Currently, the only standard for rehabilitation centers, issued by the Health Ministry in 2002, only vaguely defines a “good” center. It stipulates that a center should feed its patients three times a day and provide health and recreational services as well as physical, mental and social guidance.

It also stipulates the need for a reintegration program and aftercare, without providing details or evaluative indicators.

Setting quality aside, there is still much to be done in the logistics of implementing the policy.

“Most of the centers are located in Java,” Joyce pointed out. “What will happen to a convicted drug user in Sorong?”

It will be a question of who will be sent where and whether some jurisdictions have the required centers to take in convicted drug users.

According to compiled data from the Health Ministry and the Social Affairs Ministry, there are only 22 accredited private rehab centers and two religious ones with several branches, most of which are located in Java. On top of that, there are more than 70 hospitals and psychiatric hospitals in provinces across the country.

But even government-owned clinics seem to be ill-prepared to welcome convicted drug users, and cost is a big part of it, according to Juenas Sitepu from the Social Affairs Ministry.
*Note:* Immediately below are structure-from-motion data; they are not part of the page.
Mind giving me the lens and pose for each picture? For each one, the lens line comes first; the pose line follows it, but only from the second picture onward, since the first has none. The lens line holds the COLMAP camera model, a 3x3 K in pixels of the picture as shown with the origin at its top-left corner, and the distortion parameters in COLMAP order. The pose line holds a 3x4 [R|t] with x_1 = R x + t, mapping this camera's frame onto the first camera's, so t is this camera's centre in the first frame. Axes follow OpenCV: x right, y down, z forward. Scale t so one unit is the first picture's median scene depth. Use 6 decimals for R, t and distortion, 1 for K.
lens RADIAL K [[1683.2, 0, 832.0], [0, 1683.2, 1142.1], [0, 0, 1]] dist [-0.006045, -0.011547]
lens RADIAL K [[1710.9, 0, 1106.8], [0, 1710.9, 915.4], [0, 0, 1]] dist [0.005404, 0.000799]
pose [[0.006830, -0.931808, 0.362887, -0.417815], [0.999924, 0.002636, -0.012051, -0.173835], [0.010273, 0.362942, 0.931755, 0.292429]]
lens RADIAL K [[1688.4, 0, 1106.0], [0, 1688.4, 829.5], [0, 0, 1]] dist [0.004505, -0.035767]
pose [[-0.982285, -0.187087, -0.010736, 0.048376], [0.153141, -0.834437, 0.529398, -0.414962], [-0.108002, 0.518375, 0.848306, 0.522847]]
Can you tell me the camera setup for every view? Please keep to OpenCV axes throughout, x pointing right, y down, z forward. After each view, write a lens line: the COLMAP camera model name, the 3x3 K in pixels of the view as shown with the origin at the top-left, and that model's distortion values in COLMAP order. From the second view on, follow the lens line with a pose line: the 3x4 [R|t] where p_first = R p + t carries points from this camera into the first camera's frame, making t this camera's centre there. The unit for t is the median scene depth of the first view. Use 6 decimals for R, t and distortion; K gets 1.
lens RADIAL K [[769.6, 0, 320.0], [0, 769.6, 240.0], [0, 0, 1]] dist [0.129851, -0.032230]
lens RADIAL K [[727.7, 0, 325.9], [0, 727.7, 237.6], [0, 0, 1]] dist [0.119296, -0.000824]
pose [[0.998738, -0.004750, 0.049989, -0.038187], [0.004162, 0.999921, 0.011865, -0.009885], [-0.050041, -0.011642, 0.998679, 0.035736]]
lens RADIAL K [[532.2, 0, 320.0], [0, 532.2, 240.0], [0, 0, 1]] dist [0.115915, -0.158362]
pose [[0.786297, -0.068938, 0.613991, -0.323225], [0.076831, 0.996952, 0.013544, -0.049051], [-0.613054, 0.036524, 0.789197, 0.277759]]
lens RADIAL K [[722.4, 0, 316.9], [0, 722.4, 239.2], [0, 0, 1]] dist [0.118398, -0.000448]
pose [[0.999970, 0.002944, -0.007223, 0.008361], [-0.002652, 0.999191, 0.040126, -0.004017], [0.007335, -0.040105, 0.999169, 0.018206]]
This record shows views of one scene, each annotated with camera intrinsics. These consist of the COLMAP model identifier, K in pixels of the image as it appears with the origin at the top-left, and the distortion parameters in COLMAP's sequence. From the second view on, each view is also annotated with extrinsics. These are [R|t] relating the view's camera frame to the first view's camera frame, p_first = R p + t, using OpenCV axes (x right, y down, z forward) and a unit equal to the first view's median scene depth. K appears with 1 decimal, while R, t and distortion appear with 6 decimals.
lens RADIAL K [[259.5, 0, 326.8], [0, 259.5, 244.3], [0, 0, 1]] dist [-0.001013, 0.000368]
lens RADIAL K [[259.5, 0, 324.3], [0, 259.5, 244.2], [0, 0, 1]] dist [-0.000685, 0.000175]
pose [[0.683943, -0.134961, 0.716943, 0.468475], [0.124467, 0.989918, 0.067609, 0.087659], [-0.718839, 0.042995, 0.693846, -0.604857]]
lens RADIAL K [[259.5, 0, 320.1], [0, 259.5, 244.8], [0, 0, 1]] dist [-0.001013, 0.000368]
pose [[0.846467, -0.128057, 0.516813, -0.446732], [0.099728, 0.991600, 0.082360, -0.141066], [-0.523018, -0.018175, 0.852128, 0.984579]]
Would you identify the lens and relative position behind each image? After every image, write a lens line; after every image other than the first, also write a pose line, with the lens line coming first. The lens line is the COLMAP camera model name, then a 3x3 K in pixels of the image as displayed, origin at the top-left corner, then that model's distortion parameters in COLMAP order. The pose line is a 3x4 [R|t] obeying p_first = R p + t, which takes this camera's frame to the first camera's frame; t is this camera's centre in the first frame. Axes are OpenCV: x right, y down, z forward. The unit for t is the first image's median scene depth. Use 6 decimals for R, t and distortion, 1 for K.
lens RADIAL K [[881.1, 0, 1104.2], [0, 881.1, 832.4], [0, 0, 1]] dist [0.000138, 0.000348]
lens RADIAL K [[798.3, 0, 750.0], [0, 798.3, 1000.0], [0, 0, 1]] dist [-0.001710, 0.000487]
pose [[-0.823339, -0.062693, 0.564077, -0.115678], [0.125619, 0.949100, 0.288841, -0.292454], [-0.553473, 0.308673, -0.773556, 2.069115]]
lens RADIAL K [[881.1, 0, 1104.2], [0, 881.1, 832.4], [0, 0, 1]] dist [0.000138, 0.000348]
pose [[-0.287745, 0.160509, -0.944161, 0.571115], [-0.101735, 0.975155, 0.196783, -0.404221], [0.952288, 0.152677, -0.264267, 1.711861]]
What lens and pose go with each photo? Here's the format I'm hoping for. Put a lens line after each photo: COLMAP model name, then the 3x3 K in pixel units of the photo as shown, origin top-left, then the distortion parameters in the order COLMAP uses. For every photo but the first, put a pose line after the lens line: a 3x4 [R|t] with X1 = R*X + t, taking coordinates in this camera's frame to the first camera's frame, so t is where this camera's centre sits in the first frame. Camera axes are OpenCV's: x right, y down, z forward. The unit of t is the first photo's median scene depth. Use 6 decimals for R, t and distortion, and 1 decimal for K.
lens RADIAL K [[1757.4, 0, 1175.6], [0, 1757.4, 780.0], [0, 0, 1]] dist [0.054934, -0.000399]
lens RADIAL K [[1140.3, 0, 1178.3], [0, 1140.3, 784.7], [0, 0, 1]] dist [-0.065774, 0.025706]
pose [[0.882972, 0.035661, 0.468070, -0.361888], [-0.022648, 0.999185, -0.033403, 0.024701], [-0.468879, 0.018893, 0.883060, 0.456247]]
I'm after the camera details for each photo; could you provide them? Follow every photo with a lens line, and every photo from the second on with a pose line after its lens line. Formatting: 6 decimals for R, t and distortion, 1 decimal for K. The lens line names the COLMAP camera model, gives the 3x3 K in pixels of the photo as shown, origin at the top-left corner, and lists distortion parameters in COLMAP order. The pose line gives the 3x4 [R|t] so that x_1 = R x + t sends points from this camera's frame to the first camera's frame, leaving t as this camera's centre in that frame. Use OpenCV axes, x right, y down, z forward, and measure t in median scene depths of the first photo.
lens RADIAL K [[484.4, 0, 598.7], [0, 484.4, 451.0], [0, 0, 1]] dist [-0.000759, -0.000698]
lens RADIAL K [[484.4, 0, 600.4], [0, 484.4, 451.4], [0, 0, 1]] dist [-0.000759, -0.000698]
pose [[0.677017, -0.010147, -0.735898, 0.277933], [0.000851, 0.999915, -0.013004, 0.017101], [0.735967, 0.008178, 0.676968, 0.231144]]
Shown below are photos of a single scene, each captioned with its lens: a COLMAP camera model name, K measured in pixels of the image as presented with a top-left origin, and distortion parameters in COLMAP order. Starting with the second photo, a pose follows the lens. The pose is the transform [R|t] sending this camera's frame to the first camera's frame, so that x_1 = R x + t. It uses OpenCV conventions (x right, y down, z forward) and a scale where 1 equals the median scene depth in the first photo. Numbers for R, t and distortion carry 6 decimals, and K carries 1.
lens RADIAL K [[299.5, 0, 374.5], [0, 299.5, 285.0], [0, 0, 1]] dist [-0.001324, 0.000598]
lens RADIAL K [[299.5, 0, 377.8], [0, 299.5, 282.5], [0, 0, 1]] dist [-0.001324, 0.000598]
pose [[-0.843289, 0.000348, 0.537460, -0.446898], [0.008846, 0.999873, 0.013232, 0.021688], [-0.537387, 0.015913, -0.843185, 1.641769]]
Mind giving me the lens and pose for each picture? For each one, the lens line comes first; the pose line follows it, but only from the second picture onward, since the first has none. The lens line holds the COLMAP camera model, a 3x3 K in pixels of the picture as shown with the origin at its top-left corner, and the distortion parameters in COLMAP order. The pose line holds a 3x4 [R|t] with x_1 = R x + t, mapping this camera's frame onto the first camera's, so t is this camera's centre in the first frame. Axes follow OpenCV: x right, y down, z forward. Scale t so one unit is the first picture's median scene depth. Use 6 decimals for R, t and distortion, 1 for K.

“It’s expensive to cover the cost of treatment for drug users, such as medication and doctor’s fees,” Juenas said. “We have not allocated much for treatment in this year’s state budget.”

It is indeed expensive to care for recovering drug addicts. The monthly operating cost per head for an established medium to large center ranges from Rp 2 million to Rp 4 million.

“If we do take in convicted drug addicts, we have to rely on funding from international donors. We can sometimes cross-subsidize, but that depends on our own financial condition,” said Joyce, who started working with penitentiaries long before the new policy was officially endorsed by the government.

Meanwhile, small centers like Fan Campus said that they were not ready to take in those sent by judges into their care.

“We are too small to be able to cross-subsidize them,” said Temi, which leaves the question of how drug users will get the help they need to prevent them ending up back in prison.